Handheld XRF analyzers are great for traditional analysis

It is important to remember that handheld XRF data do not replace traditional laboratory-based analysis. They do, however, provide an effective screening tool for selecting samples for traditional analysis. If a sufficient number and range of conventional analyses validate the accuracy of the handheld XRF analyzer, its results may be suitable for disclosure.

Under sections 3.2 and 3.3 of National Instrument 43-101, companies are required to include certain information pertaining to their exploration sampling and analytical results.

This includes information about the nature and quality of sampling, factors that could affect the accuracy and reliability of data, the type of analytical or testing procedures, quality assurance programs, quality control measures applied and whether or not the data have been verified.

Public reporting requires XRF analyzer use disclosure

When exploration results based on handheld XRF analyzers are significant enough to require public reporting, it is essential to:

  • Clearly indicate that results are based on data from a hand-held XRF analyzer.
  • Make a balanced and non-misleading disclosure, providing results as a range and distribution of sample values as a measure of prudence.
  • Include cautionary language regarding limitations of the hand-held XRF method, such as the sampling window, homogeneity of mineralization, penetration depth, possible surface effects, etc.
  • Include a statement that results are subject to confirmation by chemical analysis from an independent laboratory and consider giving an estimate for the timing of confirmatory data.
  • Provide information about the total number of samples, sample media and additional sample details, if applicable (float or bedrock, selected, random, representative of what dimensions, true width, etc.).
  • Include the following in the disclosure:
    • the analyzer name, model and precision, if available;
    • the operator(s) of the unit and their relationship to the company; and
    • a summary of the sampling procedures (site selection, whether samples are prepared or “in situ,” averaging procedure, treatment of background or very high readings, etc.).
  • Discuss variances between laboratory and handheld XRF results and explain that any adjustment factors applied to the XRF results may be required in a followup news release, once sufficient confirmation laboratory results are available. Formal clarification or restatement of XRF results is required if assay data do not corroborate the previously disclosed results.

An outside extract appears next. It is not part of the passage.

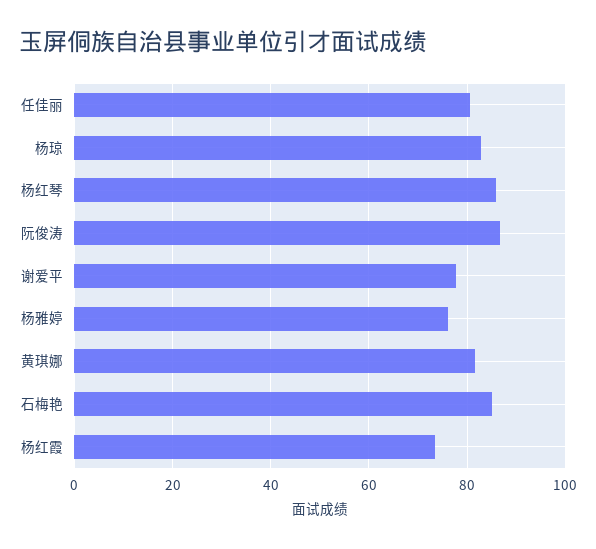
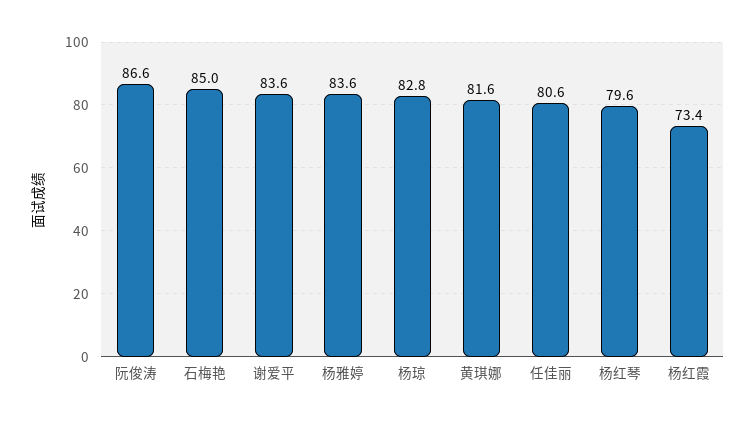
杨红琴: 86 -> 79.6
谢爱平: 78 -> 83.6
杨雅婷: 76 -> 83.6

QPs must understand the XRF analyzer's limitations

Before planning any handheld XRF sampling program, companies and QPs must understand the sampling limitations of the handheld XRF method and consider how to handle potential future disclosure of the results.

If there is a breakdown of correlation between handheld XRF results and laboratory data, particularly in potentially economic grade ranges, the XRF results are unlikely to be suitable for public disclosure.

Unlike laboratory analysis, there is no hard backup, such as an independent “Certificate of Analysis,” to facilitate audit of the data. The suitability or otherwise of handheld XRF data for disclosure will depend upon verification of the reliability of the results based on a sufficient number and distribution of standard laboratory analyses.

About the authors

Craig Waldie is a senior geologist with the Ontario Securities Commission.

Ian McCartney is a senior geologist with the British Columbia Securities Commission, reviews technical and scientific disclosure by mining and mineral exploration issuers.